Freitag, 13. März 2015 von Huste

Die Hintergründe des Todes von Florian Heilig beschäftigen in dieser Woche erneut den NSU-Untersuchungsausschuss des baden-württembergischen Landtages. Die Parlamentarier sollen das Agieren der rechten Terrorgruppe »Nationalsozialistischer Untergrund« (NSU) im Ländle und die Umstände des Todes der Polizeibeamtin Michèle Kiesewetter aufklären, die 2007 in Heilbronn erschossen wurde. Sie gilt als zehntes und letztes Opfer des NSU. Wenige Stunden, bevor ihn Beamte des Landeskriminalamtes dazu befragen konnten, soll sich der Neonaziaussteiger Heilig am 16. September 2013 in seinem Auto selbst verbrannt haben. So jedenfalls die offizielle Darstellung.

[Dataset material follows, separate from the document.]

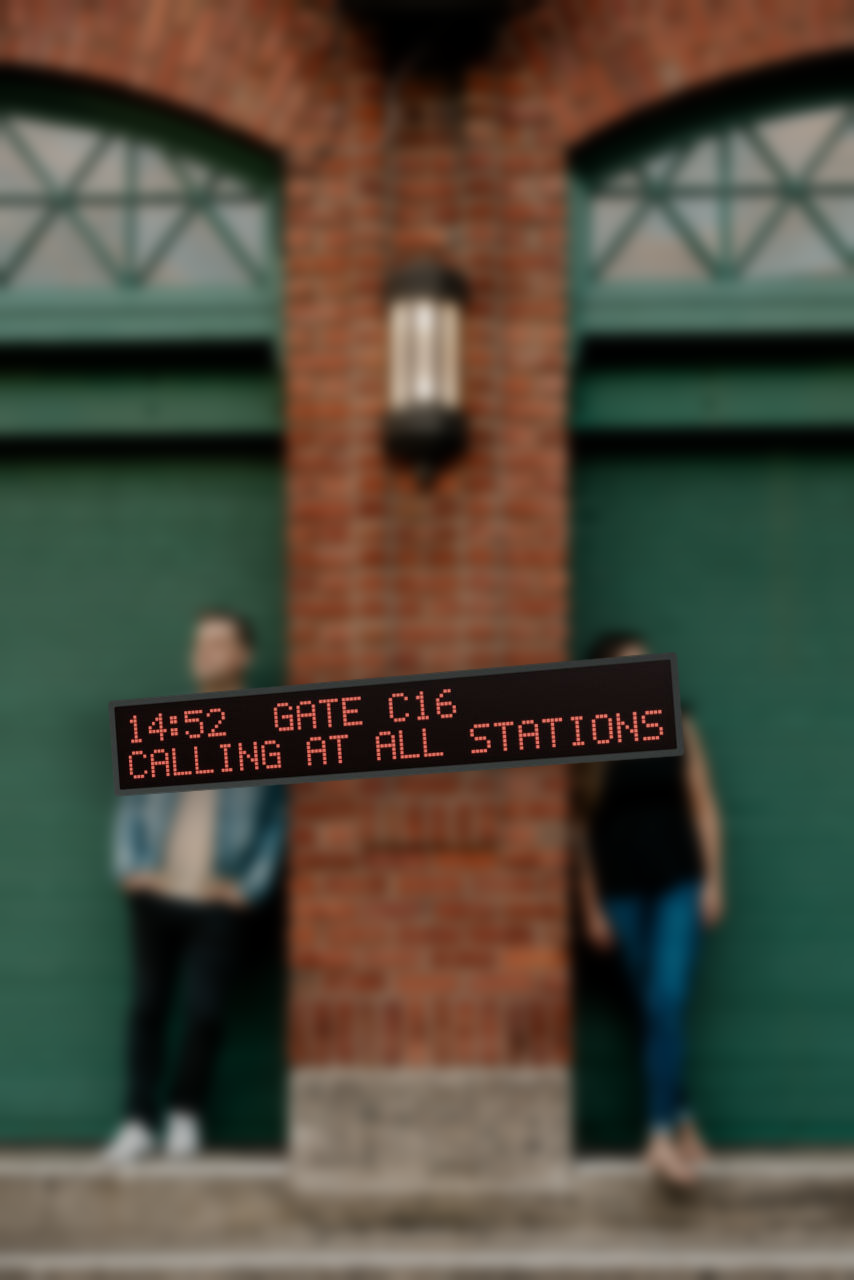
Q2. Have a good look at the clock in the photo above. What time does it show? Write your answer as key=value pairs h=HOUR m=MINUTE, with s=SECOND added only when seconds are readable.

Im Untersuchungsausschuss kommen erste Details der »Aufklärungsarbeit« ans Licht. Im Rahmen des Todesermittlungsverfahrens wollten die Polizeibeamten bei der Staatsanwaltschaft das beantragen und durchführen, was in solchen Fällen zum Standardprogramm gehört: die Durchsuchung des Zimmers von Florian Heilig im Lehrlingswohnheim, die Sicherstellung der Kommunikationsdaten (Handy- und Ortungsdaten) und die Sicherstellung und Auswertung des Laptops, der sich im Kofferraum befand. Was eigentlich kaum der Rede wert sein sollte, stieß in diesem Fall auf »unerklärlichen« Widerstand. Obwohl die zahlreichen Spuren noch nicht ausgewertet worden waren, auch kein Brandgutachten vorlag, hat Staatsanwalt Dr. Stefan Biehl, Mitglied der politischen Abteilung 1 der Staatsanwaltschaft Stuttgart, noch am selben Tag angewiesen, den Fall als Suizid zu behandeln. Das hatte zur Folge, dass die von der Polizei erwünschten weiteren strafrechtlichen Ermittlungen abgelehnt, also unterbunden wurden.

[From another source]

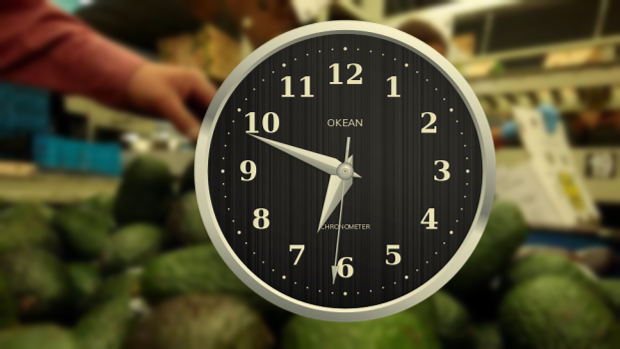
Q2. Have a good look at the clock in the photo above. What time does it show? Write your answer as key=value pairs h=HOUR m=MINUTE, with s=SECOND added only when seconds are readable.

Begründet hat Staatsanwalt Biehl diese Entscheidung zur Unterlassung vor dem Stuttgarter Untersuchungsausschuss am Montag damit, dass ihm konkrete Hinweise auf andere Straftaten, wie etwa Nötigung oder Bedrohung von Florian Heilig, gefehlt hätten. Dabei hatte es offensichtlich genügend »Hinweise« gegeben. Denn die Ermittlungen wurden sofort ans LKA abgegeben und dort lag alles in einer Hand: »Wir waren uns der Brisanz des Falls bewusst«, sagte einer der angehörten Polizisten dem Ausschuss. Es war also kein normaler Fall, sondern »Chefsache«: »Die Polizei setzte eine Ermittlungsgruppe ein, bei der Obduktion war der Staatsanwalt dabei – Dinge, die in normalen Todesermittlungsverfahren unüblich sind«, betonte der Erste Kriminalhauptkommissar Helmut Hagner.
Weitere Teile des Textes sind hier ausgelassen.